Biochemical isolation and mass spectrometric analysis of the CpG island proteome

Every human being originates from one single cell, a fertilised egg. From these humble beginnings, this cell must divide over and over again during gestation and from a complex network of new and specialised cells which organise into the structures, organs, and systems that support normal human biology. To achieve this specialisation, a subset of the cells genes, which are encoded in its DNA, must be expressed, or in other words used, at the right time and place during early development. This controlled usage of genes during the early stages of development, and in later life, relies on the function of specialised proteins called transcription factors. Transcription factors recognize defined DNA sequences near genes and guide the systems that lead to appropriate gene expression. Although we understand a significant amount about how transcription factors function in these essential processes, it has recently become clear that the underlying DNA sequences and how they are packaged inside cells can also profoundly affect transcription factors and how are genes are expressed. This is because DNA is not found unadorned inside the cell, but is instead is chemically modified and wrapped in structural proteins, called histones, that help to organise it within the limited confines of our microscopic cells. We and others have recently shown that a specific type of DNA sequence, called a CpG island, has a central role in shaping how transcription factors and the gene expression machinery function to ensure the appropriate gene usage. If CpG islands are perturbed this contributes to the formation of human diseases, like cancer, that are characterized by inappropriate gene expression. Interestingly, CpG island DNA sequences appear to regulate gene expression by altering the chemistry of the histones that associate with DNA near genes. However, our understanding of how alterations in histone chemistry and the potential involvement of other proteins that work at CpG islands in shaping normal gene expression remain rudimentary and a major barrier to understanding how these processes go wrong in human disease.

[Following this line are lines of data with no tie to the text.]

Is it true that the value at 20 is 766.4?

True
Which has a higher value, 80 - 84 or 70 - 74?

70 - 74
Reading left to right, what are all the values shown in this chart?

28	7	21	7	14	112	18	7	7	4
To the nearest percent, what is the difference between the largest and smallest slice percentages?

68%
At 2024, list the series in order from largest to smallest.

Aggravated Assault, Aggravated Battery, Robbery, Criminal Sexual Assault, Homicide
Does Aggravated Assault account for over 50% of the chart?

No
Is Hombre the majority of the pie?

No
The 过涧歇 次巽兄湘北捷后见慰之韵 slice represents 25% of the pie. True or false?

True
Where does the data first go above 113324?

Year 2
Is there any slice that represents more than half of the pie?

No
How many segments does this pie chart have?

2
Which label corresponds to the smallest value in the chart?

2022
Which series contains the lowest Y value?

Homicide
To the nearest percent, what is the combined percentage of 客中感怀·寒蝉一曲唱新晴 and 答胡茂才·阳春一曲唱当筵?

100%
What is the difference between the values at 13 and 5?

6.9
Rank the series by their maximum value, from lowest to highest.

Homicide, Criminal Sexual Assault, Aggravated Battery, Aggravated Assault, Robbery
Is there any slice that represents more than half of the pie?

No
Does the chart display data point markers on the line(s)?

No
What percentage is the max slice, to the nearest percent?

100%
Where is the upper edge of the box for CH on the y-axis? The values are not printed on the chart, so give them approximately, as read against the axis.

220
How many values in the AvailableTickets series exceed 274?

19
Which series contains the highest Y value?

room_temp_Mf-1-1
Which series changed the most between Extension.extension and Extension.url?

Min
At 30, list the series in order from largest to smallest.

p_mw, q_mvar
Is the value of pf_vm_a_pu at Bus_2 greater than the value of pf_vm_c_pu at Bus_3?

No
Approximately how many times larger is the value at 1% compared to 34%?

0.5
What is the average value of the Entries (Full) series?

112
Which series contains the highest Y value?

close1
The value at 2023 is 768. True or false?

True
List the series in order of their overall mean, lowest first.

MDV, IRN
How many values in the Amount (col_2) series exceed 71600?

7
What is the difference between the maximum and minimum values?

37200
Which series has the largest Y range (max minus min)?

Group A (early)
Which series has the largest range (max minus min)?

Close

To address this fundamental gap in our understanding we will leverage an interdisciplinary approach and develop new quantitative mass spectrometry-based proteomic approaches to unbiasedly characterize the histone chemistry and protein composition of CpG island DNA inside cells. This will involve the development of new molecular biology approaches, omic's analysis workflows, and provide an exciting new basis on which to discover how gene expression is controlled in the context of development and whole organism physiology. Building on these important discoveries sophisticated genetic perturbation studies will allow us to understand how cells malfunction in the absence of normal CpG island function, and could provide essential new molecular leads that explain the aetiology of human disease where CpG island function is abnormal. This will provide future opportunities to explore how we can translate these new finding, from bench to bedside, and possibility intervene pharmacologically in diseases where CpG island biology is perturbed.